Building and Healthy workplace certifications are rightly demanding that product data for material health is transparent and published. WELL, BREEAM, LEED, SKA all refers to responsible chemical use, VOC guidance for indoor air quality etc.

For years the circular economy approach has been talked about to ensure we recycle, reuse, design for disassembly, reduce waste and dumping in landfill. In turn product manufacturers have been tasked to design and manufacture their products to have as little environmental impact as possible, be carbon neutral and offer to takeback the product after use.

However, the chemical content of a product is not the only impact on a sustainability demand. How the product is installed has a significant bearing on the practical ability to evolve to a circular economy approach.

Traditional installation methods such as full adhesive use for floor coverings isn’t conducive for successful takeback for reuse and recycling. Adhesive free solutions have been readily available in market for some time in partnership with IOBAC, Shaw Contract is said to offer Adhesive Free solutions for installing LVT, an approach that facilitates easy lifting of the LVT without damaging the sub-floor. Shaw Contract have also reportedly introduced the industry’s first second location warranty, which extends the original product warranty. The company adds: ‘This method not only allows for the reuse of the LVT but also protects the subfloor, eliminating the need for cleaning and remedial costs. It represents a simple, cost-efficient method for installing LVT on most common sub-floors and enhances sustainability accreditations LEED, BREEAM and WELL that reward material reuse.’

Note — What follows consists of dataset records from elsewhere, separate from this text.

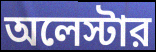
অলেস্টার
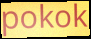
pokok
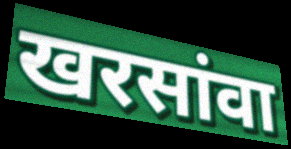
खरसांवा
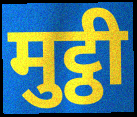
मुट्ठी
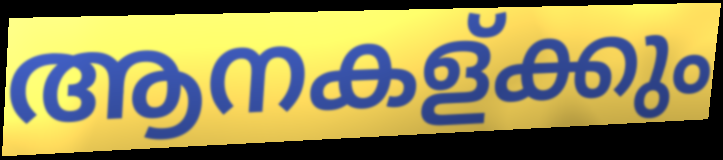
ആനകള്ക്കും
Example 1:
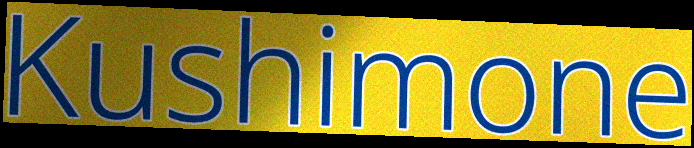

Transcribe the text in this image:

Kushimone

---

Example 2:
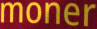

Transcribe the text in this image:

moner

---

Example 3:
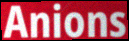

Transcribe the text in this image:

Anions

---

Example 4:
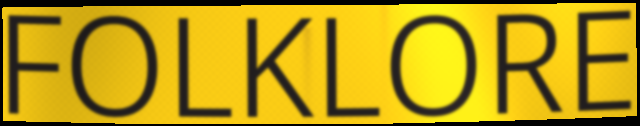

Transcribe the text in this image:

FOLKLORE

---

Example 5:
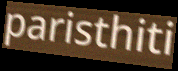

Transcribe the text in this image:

paristhiti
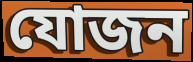
যোজন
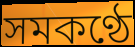
সমকণ্ঠে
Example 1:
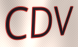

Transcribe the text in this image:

CDV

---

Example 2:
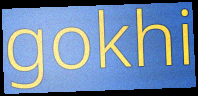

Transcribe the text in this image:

gokhi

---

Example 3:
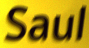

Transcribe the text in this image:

Saul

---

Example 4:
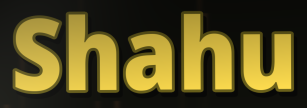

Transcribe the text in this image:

Shahu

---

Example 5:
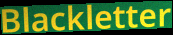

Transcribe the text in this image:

Blackletter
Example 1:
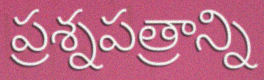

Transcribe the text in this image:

ప్రశ్నపత్రాన్ని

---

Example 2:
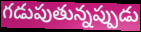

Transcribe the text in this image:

గడుపుతున్నప్పుడు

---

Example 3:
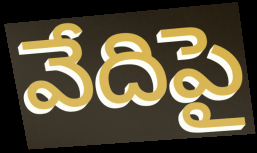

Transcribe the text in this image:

వేదిపై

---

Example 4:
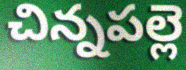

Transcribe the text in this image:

చిన్నపల్లె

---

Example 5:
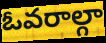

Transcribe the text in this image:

ఓవరాల్గా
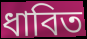
ধাবিত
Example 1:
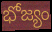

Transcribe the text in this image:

భోజ్యం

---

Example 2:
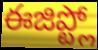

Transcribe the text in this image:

ఈజిప్ట్లో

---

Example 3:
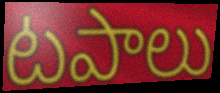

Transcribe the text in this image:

టపాలు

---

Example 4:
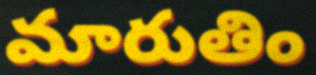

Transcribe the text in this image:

మారుతిం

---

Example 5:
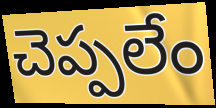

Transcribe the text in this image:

చెప్పలేం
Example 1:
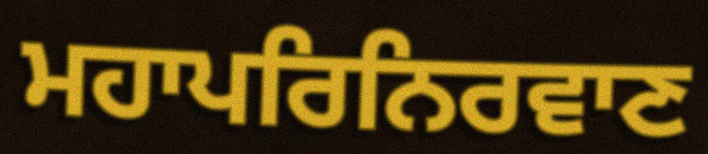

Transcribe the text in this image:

ਮਹਾਪਰਿਨਿਰਵਾਣ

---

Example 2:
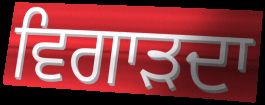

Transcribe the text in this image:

ਵਿਗਾੜਦਾ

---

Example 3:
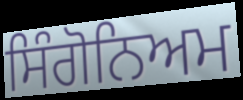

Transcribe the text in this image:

ਸਿੰਗੋਨਿਅਮ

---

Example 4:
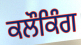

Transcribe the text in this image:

‘Sustainability demands will continue and LVT will have to meet the requirements set. When it comes to sustainability it’s not just the product credentials that are important. Installation, end of life and asset management are key to deliver circularity in the medium to long term. Will this mean that those architects and designers currently not specifying LVT will start?
Possibly, but the only solution in the long term is for PVC FREE Resilient LVT to be available at realistic cost to be used regularly in the market. This means they’ll be able to be closed loop recycled or reused just like carpet tiles. While there are some products like these already in the market, they tend to be more expensive. We’re sure in the future more of these products will be available and cost comparable to ensure the march of LVT will continue sustainably,’ adds the company.